- TEXTABSCHNITT -
◇ ◇ ◇ ◇
Buster Keaton fährt zur See

Neben Charlie Chaplin war Buster Keaton Hollywoods größter Stummfilmstar. Und seinen größten Erfolg drehte er auf einem alten Dampfer

Es wäre ein ungewöhnlicher Unfall gewesen, dem der Mann unter dem Helm fast zum Opfer gefallen wäre. Ein prominent besetzter noch dazu. Joseph Frank Keaton, besser bekannt als „Buster“, war im Jahr 1924 ein anerkannter Hollywoodstar mit einem nach ihm benannten Studio, dessen Geldgeber seine künstlerische Unabhängigkeit absicherten und der das Kinopublikum mit todernstem Gesicht Tränen lachen ließ. Die Kritiker nannten ihn „The Great Stoneface“. Keaton war außerdem bekannt dafür, alle seine Stunts selbst durchzuführen, als hoch trainierter Akrobat stellte er sich jeder körperlichen Herausforderung.
◇ ◇ ◇ ◇
- GEGEBENE DATENSÄTZE -
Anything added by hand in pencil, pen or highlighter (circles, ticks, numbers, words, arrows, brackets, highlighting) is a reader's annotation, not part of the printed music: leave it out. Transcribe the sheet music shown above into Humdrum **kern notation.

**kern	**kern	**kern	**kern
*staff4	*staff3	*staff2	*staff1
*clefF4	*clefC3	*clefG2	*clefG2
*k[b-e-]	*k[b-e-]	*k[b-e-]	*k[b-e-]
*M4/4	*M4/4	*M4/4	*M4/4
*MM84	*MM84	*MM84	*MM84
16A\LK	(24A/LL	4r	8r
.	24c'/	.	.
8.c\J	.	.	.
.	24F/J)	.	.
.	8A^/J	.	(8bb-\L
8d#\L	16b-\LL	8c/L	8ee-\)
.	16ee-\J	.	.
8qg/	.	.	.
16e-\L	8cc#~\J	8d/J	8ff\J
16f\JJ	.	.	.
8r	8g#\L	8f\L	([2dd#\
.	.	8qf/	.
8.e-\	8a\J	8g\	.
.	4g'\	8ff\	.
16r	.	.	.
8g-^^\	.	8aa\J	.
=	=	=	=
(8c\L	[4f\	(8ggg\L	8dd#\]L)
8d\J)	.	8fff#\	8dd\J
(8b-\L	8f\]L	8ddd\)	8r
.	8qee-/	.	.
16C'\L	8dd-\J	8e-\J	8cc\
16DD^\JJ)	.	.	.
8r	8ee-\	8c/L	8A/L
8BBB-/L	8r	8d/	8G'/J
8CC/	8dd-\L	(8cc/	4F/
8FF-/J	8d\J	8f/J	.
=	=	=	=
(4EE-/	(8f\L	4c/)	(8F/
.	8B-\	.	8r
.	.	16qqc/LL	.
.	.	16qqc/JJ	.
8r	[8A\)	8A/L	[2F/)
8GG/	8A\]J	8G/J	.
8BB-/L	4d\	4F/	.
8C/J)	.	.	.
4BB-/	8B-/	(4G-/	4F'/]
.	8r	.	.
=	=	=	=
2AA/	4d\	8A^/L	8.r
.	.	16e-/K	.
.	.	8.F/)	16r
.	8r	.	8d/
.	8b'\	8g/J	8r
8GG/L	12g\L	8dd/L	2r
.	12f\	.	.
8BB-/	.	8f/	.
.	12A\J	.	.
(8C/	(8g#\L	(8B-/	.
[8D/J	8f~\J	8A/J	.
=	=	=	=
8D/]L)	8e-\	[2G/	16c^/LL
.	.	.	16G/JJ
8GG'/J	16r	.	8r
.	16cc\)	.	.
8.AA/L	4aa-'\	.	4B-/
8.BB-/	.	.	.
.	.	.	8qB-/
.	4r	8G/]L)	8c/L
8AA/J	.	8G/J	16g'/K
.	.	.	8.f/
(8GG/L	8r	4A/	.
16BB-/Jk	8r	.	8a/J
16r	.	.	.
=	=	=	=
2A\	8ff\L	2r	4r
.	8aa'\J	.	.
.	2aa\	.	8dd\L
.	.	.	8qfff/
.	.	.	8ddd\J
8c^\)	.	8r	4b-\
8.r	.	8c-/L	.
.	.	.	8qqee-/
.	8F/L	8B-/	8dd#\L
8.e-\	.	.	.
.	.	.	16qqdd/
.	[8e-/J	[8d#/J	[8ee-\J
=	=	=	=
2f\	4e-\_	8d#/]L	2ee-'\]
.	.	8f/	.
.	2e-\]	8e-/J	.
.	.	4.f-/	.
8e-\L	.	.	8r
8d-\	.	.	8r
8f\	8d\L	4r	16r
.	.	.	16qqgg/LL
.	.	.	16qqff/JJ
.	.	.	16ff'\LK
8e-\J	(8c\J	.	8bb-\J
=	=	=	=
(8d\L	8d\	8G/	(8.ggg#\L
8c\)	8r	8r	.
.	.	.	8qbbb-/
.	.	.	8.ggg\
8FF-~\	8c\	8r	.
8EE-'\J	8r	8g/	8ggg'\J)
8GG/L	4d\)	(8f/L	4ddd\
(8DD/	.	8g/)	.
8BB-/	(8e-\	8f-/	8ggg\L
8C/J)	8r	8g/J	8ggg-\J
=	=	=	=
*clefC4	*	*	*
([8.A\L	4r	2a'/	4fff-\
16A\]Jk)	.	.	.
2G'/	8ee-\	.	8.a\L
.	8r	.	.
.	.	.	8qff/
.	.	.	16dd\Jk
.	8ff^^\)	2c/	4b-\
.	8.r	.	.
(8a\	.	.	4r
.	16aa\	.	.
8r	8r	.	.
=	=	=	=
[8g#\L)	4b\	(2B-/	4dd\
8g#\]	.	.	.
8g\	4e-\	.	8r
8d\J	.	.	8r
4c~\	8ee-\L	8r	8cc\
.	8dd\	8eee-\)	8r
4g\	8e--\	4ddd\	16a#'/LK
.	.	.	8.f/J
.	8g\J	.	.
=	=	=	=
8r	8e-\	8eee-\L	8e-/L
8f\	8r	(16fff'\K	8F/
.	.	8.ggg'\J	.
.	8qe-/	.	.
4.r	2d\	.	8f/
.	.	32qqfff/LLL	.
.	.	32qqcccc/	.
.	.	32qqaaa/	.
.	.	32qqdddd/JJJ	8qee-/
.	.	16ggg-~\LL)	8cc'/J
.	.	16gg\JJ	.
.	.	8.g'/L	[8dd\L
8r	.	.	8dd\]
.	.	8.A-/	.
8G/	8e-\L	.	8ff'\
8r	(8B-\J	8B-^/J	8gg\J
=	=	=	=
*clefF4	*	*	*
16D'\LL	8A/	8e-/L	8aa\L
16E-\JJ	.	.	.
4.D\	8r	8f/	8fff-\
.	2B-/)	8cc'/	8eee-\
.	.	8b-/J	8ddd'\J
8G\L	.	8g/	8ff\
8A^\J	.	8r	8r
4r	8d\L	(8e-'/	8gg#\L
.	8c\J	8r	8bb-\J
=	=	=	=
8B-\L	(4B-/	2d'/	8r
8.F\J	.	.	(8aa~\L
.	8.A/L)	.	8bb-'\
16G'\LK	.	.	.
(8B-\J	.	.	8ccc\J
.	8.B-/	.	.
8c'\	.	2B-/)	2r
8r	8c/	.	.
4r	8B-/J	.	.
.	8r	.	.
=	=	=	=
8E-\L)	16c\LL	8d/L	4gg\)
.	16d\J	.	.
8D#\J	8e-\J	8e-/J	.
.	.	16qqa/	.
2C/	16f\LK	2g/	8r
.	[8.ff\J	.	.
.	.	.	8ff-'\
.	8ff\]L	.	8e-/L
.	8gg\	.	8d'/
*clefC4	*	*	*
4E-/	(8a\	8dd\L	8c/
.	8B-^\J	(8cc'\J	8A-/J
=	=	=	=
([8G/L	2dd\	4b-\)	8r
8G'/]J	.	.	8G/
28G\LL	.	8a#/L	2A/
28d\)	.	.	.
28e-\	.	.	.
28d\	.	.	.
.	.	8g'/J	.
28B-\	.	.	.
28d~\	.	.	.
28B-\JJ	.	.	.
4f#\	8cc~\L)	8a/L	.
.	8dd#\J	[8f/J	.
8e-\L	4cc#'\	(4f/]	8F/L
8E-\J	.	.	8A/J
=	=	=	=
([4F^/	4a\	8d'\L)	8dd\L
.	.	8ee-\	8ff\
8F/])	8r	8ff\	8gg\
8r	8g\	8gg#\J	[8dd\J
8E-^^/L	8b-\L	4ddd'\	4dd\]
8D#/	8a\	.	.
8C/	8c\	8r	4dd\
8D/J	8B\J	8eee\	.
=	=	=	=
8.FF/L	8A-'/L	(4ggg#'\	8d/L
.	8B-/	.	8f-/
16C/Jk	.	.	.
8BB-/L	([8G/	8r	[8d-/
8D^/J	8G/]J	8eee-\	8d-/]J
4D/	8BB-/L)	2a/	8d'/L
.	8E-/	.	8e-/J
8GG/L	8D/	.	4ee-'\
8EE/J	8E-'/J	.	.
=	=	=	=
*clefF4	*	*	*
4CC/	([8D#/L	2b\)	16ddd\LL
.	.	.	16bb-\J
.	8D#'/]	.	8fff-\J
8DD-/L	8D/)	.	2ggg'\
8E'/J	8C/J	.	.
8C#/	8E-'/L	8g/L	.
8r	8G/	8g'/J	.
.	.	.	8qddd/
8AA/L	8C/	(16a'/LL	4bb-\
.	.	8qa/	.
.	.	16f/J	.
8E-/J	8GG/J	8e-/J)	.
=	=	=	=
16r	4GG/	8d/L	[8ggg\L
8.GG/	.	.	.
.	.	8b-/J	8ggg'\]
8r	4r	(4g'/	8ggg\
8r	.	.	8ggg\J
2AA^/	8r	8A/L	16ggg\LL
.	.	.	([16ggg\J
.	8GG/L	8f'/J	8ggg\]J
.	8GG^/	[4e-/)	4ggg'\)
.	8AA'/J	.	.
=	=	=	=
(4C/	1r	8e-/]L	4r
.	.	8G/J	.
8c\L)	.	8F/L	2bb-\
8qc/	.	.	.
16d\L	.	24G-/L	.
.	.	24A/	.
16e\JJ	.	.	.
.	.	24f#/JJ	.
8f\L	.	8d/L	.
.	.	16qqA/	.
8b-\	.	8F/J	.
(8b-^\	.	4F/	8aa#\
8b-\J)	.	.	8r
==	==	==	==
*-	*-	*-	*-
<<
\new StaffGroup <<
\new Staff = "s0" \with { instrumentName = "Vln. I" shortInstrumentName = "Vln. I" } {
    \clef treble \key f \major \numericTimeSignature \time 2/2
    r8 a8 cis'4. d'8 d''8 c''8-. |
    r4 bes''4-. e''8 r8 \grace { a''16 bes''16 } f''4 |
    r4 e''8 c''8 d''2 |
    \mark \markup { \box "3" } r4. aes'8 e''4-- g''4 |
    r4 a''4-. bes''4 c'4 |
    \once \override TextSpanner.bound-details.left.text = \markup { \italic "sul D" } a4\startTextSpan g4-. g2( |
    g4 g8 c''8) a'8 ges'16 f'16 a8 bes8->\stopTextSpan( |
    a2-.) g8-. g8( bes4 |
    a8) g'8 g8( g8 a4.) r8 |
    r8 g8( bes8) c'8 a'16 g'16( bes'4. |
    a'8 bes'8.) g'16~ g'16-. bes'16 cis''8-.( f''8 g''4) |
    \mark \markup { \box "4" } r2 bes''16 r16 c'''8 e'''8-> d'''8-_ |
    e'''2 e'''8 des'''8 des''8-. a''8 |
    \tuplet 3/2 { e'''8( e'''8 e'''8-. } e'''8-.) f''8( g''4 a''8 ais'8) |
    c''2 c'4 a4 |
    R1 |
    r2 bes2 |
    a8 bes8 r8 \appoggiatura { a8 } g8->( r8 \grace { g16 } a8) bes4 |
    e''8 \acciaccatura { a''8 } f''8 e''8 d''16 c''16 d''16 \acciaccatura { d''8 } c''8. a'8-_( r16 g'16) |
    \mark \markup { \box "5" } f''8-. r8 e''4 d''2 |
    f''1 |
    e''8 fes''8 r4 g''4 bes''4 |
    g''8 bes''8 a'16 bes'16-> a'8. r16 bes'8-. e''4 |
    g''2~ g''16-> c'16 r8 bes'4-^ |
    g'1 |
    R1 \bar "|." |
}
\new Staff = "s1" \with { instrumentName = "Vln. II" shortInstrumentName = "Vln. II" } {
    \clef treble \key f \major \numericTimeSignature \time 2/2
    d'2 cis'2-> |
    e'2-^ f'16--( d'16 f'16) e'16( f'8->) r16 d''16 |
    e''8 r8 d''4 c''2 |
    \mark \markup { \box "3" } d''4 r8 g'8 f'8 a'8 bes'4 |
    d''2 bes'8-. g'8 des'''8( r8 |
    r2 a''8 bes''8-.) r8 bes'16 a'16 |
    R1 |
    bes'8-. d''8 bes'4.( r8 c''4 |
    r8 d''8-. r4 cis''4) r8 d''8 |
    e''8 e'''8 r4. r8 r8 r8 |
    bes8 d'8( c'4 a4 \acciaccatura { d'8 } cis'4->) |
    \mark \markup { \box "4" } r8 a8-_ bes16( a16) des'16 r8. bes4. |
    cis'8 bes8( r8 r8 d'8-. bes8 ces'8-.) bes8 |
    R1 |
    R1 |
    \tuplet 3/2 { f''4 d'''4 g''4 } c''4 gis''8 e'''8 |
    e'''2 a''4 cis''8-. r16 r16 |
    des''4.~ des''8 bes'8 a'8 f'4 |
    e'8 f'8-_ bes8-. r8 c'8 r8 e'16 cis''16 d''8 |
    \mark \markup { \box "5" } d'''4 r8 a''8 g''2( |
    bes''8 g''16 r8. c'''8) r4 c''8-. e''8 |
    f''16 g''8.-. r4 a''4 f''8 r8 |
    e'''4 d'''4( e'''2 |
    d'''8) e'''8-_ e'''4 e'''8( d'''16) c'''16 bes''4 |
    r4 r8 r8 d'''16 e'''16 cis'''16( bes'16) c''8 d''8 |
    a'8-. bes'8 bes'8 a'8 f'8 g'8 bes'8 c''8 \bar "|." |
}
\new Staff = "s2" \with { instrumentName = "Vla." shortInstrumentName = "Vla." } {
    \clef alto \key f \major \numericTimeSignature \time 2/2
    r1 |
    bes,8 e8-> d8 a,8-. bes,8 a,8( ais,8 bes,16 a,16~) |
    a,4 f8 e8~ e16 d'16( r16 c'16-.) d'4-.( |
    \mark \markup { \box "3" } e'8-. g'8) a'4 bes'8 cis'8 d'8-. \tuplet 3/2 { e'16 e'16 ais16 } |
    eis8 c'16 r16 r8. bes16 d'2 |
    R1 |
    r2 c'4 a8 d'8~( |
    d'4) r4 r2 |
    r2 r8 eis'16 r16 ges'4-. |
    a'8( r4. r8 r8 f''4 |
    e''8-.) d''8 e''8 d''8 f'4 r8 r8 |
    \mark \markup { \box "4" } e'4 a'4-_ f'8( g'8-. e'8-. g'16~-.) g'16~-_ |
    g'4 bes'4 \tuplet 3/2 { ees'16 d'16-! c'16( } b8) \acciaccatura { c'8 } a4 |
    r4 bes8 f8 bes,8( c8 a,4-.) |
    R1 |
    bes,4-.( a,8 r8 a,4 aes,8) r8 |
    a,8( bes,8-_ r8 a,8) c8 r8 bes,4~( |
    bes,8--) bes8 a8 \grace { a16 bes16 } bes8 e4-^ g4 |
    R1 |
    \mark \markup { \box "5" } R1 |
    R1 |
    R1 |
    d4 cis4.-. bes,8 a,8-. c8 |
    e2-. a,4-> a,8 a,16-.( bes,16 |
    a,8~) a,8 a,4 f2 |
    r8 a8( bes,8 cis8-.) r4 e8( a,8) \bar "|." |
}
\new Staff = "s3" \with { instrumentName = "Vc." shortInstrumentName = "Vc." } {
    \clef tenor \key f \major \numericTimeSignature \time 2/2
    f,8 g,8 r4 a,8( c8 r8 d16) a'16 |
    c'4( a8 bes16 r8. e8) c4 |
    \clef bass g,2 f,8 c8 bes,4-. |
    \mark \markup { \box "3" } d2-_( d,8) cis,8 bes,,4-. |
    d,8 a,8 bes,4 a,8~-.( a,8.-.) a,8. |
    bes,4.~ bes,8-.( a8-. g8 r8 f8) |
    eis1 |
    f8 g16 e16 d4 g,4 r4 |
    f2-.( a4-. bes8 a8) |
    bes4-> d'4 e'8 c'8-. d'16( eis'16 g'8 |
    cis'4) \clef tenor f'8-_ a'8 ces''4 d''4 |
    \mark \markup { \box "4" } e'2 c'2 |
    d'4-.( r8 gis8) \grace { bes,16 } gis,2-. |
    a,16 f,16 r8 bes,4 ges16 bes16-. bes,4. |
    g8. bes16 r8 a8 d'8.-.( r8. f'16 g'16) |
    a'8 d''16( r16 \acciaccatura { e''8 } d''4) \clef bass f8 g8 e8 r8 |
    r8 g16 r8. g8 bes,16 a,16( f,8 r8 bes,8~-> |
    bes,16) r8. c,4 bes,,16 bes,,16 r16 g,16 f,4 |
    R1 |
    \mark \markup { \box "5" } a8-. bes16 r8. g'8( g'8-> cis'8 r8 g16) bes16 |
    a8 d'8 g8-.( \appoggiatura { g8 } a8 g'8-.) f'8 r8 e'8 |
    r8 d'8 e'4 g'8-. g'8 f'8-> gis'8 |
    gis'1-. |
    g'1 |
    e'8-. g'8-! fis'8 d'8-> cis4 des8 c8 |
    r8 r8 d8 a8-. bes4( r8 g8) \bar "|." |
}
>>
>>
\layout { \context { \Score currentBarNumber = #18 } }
◇ ◇ ◇ ◇
- AUFGABE 1 -
Sammle aus den Zeilen oben jede Zeile, in der die Zeichenfolge „kern“ vorkommt, und beachte dabei die Groß- und Kleinschreibung.
- AUFGABE 2 -
Schreibe die Fortsetzung des Textes über Buster Keaton, die an seinen letzten Satz anschließt.

- LÖSUNG 1 -
Anything added by hand in pencil, pen or highlighter (circles, ticks, numbers, words, arrows, brackets, highlighting) is a reader's annotation, not part of the printed music: leave it out. Transcribe the sheet music shown above into Humdrum **kern notation.
**kern	**kern	**kern	**kern

- LÖSUNG 2 -
Und so saß er bei den Dreharbeiten zu seinem dritten abendfüllenden Werk, „The Navigator“, in einem sperrigen Taucheranzug am Set, den Bleigürtel um die Hüften, bereit für den nächsten Gag. Rollo Treadway, die Hauptfigur des Filmes, als Taucher ebenso unerfahren wie sein Darsteller, soll sich nervös eine Zigarette anstecken, die Frau an seiner Seite ihm dennoch den Helm überstülpen, festschrauben und den hustenden Helden in letzter Sekunde befreien.

Kathryn McGuire, Keatons Filmpartnerin, drehte den Helm ein wenig zu weit, er rastete ein. Ein aufmerksamer Requisiteur erkannte den echten Schrecken in Keatons Augen und konnte ihn rechtzeitig retten. Es war wohl Keatons Glück, dass der Helm eine Spezialanfertigung war, sein Sichtfenster besonders groß, damit das Publikum in jedem Bild erkennen würde, dass der leibhaftige Star im Anzug steckt. Sonst wäre Keaton beim Dreh von „The Navigator“ vielleicht einer Rauchvergiftung erlegen, noch ehe ein Tropfen Wasser seinen Taucheranzug benetzt hätte.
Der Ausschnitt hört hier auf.